After a divorce, Chappell said his ex-wife disappeared with their two children. 

His son lives in the Valley, but he hadn't seen his now 36-year-old daughter for more than three decades.

"I'd have gave my whole body to see her and all it cost me was a kidney, no big deal," he said.

Now, Chappell said both talk nightly, mostly about his four new grandchildren.

Chappell said he first got the idea to donate his kidney to a dialysis patient after he had been driving her to and from her appointments for nearly a month.

But the two didn't start off on very friendly terms.

"I guess I was 30 minutes late and she was real upset," said Chappell. "The next day it just so happens I get her again."

Somehow, Rita VanLoenen became a regular pick-up.

One month later, "The Lord spoke to me, he says 'Tom, you give her a kidney' and I never argue with what the Lord tells me," he said.

Calling him her guardian angel, Rita said that in every cab ride, Thomas must have been listening.

"Tom knows how I suffer and how I feel, I'm so sick sometimes," she said.

"I said Rita, the Lord has told me to give you a kidney," said Chappell.

Unsure if he was serious or if he'd even be a match, they started the tests.

"Our blood mixed perfectly," said the cab driver.

"And he said I guess the Lord has something special for you to do, there's probably a lot more you have to do in your life," said Rita.

Thomas said he has already taken off six days of work for the testing, and the transplant hasn't even happened yet.

He plans another four weeks off after the kidney transplant sometime this fall and said he asks nothing in return.

"The Lord will provide," he said, "I've heard people say there's no miracles no more, it's not true."

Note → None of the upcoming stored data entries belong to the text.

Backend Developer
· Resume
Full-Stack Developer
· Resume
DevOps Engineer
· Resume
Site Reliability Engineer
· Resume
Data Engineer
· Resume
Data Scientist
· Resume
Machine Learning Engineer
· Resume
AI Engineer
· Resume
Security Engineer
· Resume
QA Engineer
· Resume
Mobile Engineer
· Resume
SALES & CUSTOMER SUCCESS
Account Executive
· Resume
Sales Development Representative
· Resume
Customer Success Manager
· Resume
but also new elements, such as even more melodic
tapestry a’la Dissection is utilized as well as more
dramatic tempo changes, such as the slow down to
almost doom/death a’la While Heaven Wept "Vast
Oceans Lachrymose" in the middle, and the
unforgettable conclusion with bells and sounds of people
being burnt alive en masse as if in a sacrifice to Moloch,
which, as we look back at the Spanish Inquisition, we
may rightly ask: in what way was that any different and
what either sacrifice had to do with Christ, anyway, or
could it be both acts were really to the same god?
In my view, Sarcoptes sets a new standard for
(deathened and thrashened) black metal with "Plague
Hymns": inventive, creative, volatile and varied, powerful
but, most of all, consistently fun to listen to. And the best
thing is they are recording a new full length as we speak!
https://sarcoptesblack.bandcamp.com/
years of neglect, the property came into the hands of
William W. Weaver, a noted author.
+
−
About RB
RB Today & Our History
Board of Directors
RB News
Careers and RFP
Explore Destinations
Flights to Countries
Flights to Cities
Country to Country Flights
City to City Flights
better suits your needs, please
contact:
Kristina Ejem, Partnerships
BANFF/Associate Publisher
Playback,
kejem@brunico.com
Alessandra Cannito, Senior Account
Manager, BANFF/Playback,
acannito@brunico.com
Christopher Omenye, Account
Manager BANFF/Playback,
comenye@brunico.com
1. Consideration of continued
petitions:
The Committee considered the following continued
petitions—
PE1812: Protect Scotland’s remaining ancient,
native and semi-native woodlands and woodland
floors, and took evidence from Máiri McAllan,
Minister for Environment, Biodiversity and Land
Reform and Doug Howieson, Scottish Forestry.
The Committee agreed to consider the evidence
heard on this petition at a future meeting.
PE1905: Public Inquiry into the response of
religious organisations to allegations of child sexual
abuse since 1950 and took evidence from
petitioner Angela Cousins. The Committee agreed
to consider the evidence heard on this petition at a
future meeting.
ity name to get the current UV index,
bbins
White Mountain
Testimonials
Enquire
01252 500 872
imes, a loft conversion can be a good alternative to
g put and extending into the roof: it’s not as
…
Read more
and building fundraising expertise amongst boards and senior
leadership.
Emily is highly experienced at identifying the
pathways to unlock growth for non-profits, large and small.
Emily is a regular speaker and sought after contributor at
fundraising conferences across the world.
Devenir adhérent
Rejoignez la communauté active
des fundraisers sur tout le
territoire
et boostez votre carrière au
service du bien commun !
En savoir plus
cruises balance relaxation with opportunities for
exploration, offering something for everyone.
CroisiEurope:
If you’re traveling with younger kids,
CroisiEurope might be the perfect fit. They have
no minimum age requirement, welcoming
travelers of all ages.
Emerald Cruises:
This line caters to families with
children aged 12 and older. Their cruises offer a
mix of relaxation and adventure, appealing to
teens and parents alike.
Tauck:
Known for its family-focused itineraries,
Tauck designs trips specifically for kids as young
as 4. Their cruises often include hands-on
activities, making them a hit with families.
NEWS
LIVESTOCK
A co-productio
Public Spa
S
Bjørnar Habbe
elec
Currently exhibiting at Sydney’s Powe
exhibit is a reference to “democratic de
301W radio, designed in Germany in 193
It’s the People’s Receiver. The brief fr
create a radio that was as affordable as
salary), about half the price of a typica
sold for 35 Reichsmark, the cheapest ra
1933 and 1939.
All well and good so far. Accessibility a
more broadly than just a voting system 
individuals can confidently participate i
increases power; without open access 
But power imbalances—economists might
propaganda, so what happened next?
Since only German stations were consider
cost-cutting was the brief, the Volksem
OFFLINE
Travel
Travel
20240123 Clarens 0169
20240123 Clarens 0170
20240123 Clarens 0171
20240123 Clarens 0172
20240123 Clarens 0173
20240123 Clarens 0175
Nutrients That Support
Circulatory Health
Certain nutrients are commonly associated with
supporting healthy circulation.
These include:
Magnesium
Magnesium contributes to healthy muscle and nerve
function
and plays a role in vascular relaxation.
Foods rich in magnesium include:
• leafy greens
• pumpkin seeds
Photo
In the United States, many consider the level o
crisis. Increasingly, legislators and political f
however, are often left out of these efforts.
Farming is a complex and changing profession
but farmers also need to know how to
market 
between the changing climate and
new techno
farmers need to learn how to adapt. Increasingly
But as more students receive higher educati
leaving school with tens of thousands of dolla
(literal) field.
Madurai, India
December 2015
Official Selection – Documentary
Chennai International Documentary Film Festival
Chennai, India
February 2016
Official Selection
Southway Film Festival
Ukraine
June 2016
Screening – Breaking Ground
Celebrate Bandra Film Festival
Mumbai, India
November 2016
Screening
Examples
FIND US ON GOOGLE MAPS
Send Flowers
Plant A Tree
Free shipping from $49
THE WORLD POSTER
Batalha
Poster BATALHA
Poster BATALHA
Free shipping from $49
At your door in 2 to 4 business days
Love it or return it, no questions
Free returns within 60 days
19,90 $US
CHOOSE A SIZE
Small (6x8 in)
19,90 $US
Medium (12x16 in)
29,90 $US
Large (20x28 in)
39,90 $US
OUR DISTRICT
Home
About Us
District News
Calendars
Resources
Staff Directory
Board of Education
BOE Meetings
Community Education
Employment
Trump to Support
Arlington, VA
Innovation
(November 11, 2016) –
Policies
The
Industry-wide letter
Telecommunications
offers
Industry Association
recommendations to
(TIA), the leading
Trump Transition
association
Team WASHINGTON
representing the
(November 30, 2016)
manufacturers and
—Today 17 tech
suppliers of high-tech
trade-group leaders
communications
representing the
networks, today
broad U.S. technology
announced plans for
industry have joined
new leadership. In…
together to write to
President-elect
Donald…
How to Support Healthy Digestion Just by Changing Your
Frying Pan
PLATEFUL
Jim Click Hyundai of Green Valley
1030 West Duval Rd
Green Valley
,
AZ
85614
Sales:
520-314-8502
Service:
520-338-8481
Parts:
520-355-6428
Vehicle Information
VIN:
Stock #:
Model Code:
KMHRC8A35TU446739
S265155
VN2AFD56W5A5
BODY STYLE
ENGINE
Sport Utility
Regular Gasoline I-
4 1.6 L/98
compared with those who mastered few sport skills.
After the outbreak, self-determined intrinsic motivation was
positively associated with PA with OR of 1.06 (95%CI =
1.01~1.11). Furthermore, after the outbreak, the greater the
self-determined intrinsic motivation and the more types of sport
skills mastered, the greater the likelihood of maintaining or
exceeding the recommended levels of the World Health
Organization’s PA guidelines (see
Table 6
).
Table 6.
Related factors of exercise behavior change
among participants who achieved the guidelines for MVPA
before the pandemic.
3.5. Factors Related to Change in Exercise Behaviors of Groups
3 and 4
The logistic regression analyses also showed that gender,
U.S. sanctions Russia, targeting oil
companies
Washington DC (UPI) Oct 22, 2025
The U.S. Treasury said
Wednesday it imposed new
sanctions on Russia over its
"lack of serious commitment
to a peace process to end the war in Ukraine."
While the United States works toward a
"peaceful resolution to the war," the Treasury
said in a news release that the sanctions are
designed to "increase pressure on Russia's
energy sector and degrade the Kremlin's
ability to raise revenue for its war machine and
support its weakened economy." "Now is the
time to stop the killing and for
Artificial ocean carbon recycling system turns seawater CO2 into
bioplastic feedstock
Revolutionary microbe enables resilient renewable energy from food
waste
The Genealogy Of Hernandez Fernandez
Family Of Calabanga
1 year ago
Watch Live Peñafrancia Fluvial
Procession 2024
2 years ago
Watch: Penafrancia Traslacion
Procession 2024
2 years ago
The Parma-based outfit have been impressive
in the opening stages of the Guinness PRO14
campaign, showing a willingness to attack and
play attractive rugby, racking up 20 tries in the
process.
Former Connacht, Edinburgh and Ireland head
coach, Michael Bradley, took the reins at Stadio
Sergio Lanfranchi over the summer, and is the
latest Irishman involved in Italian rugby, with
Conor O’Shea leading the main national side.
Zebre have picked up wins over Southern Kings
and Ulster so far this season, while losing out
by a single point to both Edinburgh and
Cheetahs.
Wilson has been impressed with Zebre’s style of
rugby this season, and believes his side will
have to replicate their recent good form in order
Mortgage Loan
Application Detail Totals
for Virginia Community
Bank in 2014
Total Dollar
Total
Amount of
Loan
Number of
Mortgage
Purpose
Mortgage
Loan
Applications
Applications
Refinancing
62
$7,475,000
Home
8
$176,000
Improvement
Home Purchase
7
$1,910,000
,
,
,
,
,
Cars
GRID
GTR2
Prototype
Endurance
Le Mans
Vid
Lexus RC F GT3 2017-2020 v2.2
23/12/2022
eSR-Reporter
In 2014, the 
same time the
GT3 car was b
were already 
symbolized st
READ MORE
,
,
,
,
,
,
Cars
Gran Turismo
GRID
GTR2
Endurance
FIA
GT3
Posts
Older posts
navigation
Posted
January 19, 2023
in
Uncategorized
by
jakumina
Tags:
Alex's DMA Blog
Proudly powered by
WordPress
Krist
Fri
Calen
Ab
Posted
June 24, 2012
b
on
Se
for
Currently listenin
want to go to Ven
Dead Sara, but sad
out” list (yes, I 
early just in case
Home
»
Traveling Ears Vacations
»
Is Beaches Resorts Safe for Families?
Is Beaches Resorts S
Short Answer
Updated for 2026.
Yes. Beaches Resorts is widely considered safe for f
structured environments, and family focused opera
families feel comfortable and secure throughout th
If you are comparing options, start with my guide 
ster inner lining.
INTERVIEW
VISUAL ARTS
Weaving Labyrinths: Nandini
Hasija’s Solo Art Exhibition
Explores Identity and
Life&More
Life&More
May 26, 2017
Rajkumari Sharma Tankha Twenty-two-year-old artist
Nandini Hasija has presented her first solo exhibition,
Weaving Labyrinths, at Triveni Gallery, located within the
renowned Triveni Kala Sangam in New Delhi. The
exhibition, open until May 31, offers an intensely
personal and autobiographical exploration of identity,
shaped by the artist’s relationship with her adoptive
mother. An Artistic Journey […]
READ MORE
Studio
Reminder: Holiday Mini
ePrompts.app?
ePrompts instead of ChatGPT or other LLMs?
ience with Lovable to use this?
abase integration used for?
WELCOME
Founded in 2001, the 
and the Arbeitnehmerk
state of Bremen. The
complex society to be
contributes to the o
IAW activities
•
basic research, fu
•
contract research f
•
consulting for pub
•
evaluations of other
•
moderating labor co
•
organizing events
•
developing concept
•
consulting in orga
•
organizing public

To prove his point, he said giving up his kidney may be seen as a cross to bear, but he said what's more important is helping someone in need of more time in this life.

"I'm going to pay it back in some way,"said Rita.

Rita has set-up an account at Chase Bank to help her cab driver with expenses.

She said just ask for the Rita VanLoenen account and all of the money raised will go to the cab driver to help with expenses during his recovery.